Power wash with either Tide or TSP. Depending on access to them, you may have to use scaffolding.

Most people have taken down the old overhangs and just started tinying their windows, because they are so 1950's.


----------



## pjp9543 (Feb 5, 2007)

Thanks, Greg. 
TSP--somehow hadn't thought of that relative to this job. Scaffolding--this gets bigger all the time. No easy way to approach it.

And I hear you--these overhangs are not new! We got in this 1930 house in 2007 and it was a time capsule--just now getting to some of the exterior stuff. We may move on from these if it isn't practical to rehab these.


----------



## gregzoll (Dec 25, 2006)

The problem with them, is that the best way to have them refinished if you wish to keep them up, is to get them down and take them to a autobody place that can repair any pitting, then clean them up and and repaint with a good paint and clear coat.

Personally I would just take them down and then use something like bondo if you plan on keeping the siding, otherwise if you plan on replacing the siding, just patch any screw holes with caulk, until you get around tearing off the siding to replace.

We only have two awnings left on our place. One on the dining window, due to we had a window unit in that window, and never took it out after we got Central air, so since I have not replaced the window, the awning is still up. The other is our back door awning, since the wife wants to not have to stand in the rain, when getting into the house.

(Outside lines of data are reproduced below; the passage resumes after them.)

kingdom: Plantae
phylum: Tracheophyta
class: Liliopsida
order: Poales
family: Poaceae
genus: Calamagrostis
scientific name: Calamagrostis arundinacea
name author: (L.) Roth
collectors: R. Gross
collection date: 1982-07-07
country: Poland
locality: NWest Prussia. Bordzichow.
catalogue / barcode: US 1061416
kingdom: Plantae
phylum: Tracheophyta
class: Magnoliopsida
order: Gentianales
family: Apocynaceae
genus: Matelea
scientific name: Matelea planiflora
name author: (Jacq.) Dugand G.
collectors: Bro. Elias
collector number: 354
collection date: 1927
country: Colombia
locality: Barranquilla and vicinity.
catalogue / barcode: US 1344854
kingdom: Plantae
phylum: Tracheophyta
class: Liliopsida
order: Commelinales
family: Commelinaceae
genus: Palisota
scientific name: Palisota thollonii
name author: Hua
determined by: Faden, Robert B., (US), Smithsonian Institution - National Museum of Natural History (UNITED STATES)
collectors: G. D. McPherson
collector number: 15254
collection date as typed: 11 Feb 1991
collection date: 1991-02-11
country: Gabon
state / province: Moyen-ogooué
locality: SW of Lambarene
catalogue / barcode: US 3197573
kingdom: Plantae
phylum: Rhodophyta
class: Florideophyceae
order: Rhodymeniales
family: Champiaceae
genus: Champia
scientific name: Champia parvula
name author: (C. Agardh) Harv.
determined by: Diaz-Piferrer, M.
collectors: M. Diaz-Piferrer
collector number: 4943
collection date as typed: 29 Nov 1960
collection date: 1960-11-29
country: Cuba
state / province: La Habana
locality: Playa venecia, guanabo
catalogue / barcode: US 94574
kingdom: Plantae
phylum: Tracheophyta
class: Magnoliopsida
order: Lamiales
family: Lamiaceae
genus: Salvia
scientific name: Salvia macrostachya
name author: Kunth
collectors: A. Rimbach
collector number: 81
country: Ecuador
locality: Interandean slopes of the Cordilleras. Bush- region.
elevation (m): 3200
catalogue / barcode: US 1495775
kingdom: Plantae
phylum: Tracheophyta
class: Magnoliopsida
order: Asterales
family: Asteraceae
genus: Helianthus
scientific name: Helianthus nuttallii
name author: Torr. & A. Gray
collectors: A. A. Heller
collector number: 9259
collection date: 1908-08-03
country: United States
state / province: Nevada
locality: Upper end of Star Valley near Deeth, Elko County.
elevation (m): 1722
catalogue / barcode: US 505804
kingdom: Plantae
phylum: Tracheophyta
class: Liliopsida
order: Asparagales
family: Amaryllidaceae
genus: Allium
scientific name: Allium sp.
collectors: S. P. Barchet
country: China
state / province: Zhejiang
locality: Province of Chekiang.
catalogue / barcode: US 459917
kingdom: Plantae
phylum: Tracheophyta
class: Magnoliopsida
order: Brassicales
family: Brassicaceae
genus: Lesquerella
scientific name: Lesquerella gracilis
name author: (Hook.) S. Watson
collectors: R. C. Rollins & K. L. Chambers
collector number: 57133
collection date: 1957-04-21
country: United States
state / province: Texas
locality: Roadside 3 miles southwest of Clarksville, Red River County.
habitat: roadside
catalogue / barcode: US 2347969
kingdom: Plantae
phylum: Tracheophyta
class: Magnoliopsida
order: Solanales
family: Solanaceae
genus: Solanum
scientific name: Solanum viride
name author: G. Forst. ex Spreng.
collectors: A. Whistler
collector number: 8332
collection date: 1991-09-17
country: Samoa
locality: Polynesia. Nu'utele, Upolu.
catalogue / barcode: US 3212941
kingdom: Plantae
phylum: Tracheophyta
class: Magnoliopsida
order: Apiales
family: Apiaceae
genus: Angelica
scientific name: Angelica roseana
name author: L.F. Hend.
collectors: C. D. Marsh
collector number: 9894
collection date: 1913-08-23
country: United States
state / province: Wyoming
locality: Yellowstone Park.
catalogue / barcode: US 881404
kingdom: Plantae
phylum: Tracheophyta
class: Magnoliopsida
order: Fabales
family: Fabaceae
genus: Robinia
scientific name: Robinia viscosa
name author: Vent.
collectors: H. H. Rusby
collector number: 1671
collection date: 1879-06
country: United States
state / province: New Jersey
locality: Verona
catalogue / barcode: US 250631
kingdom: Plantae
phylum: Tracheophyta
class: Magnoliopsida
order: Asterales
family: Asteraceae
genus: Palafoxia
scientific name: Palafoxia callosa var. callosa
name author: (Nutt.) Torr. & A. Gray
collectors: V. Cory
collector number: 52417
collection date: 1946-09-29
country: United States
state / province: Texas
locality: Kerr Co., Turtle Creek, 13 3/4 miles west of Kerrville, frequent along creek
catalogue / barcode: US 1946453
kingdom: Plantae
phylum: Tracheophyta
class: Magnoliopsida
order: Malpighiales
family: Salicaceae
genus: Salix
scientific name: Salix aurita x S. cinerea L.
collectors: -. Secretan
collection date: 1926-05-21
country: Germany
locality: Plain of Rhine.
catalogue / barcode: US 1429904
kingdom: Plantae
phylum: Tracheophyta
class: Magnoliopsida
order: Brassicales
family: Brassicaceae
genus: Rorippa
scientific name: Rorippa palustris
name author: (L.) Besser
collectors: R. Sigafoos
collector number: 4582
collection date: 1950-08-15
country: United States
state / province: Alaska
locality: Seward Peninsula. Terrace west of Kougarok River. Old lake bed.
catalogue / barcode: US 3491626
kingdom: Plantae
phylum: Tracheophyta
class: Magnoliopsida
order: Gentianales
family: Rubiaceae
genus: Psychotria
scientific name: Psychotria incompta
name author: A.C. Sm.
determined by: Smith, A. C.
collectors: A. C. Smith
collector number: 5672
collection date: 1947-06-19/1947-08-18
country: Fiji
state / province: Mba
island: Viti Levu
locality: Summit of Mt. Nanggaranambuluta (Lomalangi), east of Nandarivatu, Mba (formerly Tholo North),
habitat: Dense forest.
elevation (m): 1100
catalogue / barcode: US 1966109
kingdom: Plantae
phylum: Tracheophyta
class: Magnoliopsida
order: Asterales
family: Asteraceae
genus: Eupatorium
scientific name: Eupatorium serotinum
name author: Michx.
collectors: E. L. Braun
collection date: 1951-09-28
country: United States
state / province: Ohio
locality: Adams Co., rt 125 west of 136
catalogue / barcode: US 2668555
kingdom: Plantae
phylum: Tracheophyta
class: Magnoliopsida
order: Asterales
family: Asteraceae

We did go through and put up Reflective UV film on all of our windows, and use darkening drapes on the two bedrooms and the living room windows, to help in the Winter to keep the heat in, and help keep the house cool in the Summer.

The whole idea of those shades, was to keep direct sun out, when the windows were open, to help cool the house. Now we keep our homes closed up all the time, and run the hvac system to keep the air clean and conditioned during heating & cooling seasons.


----------



## pjp9543 (Feb 5, 2007)

Interesting--auto body shop as an option--that makes more sense than a regular paint contractor and A LOT more sense than me trying to deal with this without the equipment or experience and having it turn out badly. Old as they are, they could look OK with a pro refinish--up to a certain price. At some point, we'd be better off looking at replacement windows rather than putting $$$ into these awnings. 

Point taken, though, about just taking them down and working out something else--we do not have central air so the shade from them works well but they're an eyesore now on the house. 

I'll talk to couple of auto body places--we have some good ones in this area. I'll also look at tinting and try to get them down and see if we can live without them. I'm sort of attached to their funky look (no rational reason for that!) but time moves on. . . . 

Thanks again for the suggestions--


----------



## KD PAINTING (Nov 8, 2012)

Power wash first, then I would use a quality exterior paint, no primer needed. Not sure if I would spray these, but you sure can if you have the time to mask of the rest of the area. You could rent a sprayer for a day and get it done. I have rolled aluminum before and it doesn't look to bad either. 
Good Luck!


----------